# Timeline for when need to enter uk after ancestry visa processed?



## travelspice (May 6, 2012)

Hi
Just a quick question...once we receive our ancestry visas is there a timeline in which we need to enter the UK?
Like I know they are valid for 5 years but do we need to enter the UK to activate them by a certain date?
I just was told today my oldest son needs retainers and it could take months to get fitted for them and we planned to go to the UK in Sept...but if we waited a few more months would it make a difference?
Could we enter any time within the next 5 years?
And if we are in the UK and leave to come back to Canada for awhile, is there a time limit on how long we can be outside of the UK to keep the visas still valid for the 5 years?
Cheers!
(trying to hustle the kids to bed here since we have to get up for a 5am bus for biometrics tomorrow!!)


----------



## Joppa (Sep 7, 2009)

travelspice said:


> Hi
> Just a quick question...once we receive our ancestry visas is there a timeline in which we need to enter the UK?
> Like I know they are valid for 5 years but do we need to enter the UK to activate them by a certain date?
> I just was told today my oldest son needs retainers and it could take months to get fitted for them and we planned to go to the UK in Sept...but if we waited a few more months would it make a difference?
> ...


You can arrive in UK at any time during the visa's 5-year validity, but arriving after the 'valid from' date may affect your application for ILR. If you cannot complete 5 years because of your later arrival, you will have to extend your visa before you can apply for settlement. But if it's just your minor child delaying his arrival, and he is still 18 when you come to apply for ILR, it may not matter because residence requirement only applies to you as main applicant and not any of your minor children. But this can of course change.

You can return to Canada during the visa's validity, but it can affect your eligibility for ILR, even though no timescale is laid down. If your stay in Canada was for a holiday, or compassionate ground like looking after a sick relative, it's unlikely to be a problem but any extended stay may be interpreted as having abandoned your UK stay and can affect your eligibility for settlement.
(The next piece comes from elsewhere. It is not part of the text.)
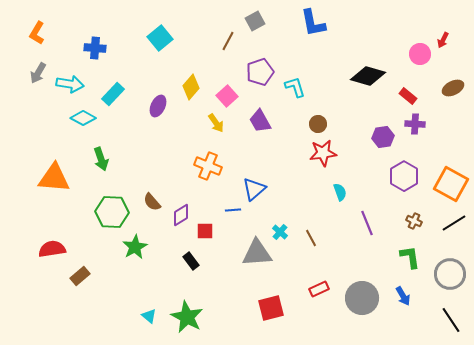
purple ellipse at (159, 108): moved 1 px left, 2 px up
Also any extended absences will affect your eligibility for naturalisation, though I think you have ROA so may not apply.


----------



## travelspice (May 6, 2012)

Hi
Just wanted to ask a bit more about this as it looks like our departure may indeed be delayed even possibly until after Christmas to get all the orthodontics stuff dealt with properly, he needs many appointments and they takes ages to get in...ugh.

Now for myself I plan to apply for my UK passport either asap from here or after I arrive in the UK so I won't have to worry so much about the 5 yr thing will I?

And the children will be ok after 3 years of residency? And does it change at all for them from their ancestry visas once their mum has a UK passport?


----------



## Joppa (Sep 7, 2009)

travelspice said:


> Hi
> Just wanted to ask a bit more about this as it looks like our departure may indeed be delayed even possibly until after Christmas to get all the orthodontics stuff dealt with properly, he needs many appointments and they takes ages to get in...ugh.
> 
> Now for myself I plan to apply for my UK passport either asap from here or after I arrive in the UK so I won't have to worry so much about the 5 yr thing will I?
> ...


Can you please remind me on what basis you hold ROA? This affects how your children can become British.


----------



## travelspice (May 6, 2012)

Well my expired ROA is under my mum being born in England and lived there with her family until she came to Canada as a warbride in 1946.


----------



## Joppa (Sep 7, 2009)

travelspice said:


> Well my expired ROA is under my mum being born in England and lived there with her family until she came to Canada as a warbride in 1946.


So you are a British citizen by descent then. Once you get your British passport - it's just a question of applying with supporting documents like birth and marriage certificates, your minor children can apply to be registered as British after living in UK for 3 years. They will then become British citizen otherwise than by descent, able to pass on their nationality to children born anywhere in the world. During the three-year qualifying period, you and they must not have been absent from UK longer than 270 days in total. There is no discretion over this.
UK Border Agency | Children born abroad to parents who are British by descent and who are now living in the United Kingdom - section 3(5) application


----------



## travelspice (May 6, 2012)

Hi
Thanks that is great info...so I just have to keep all of our travels within a 3 yr period to less than 270 days...I think we can do that!


----------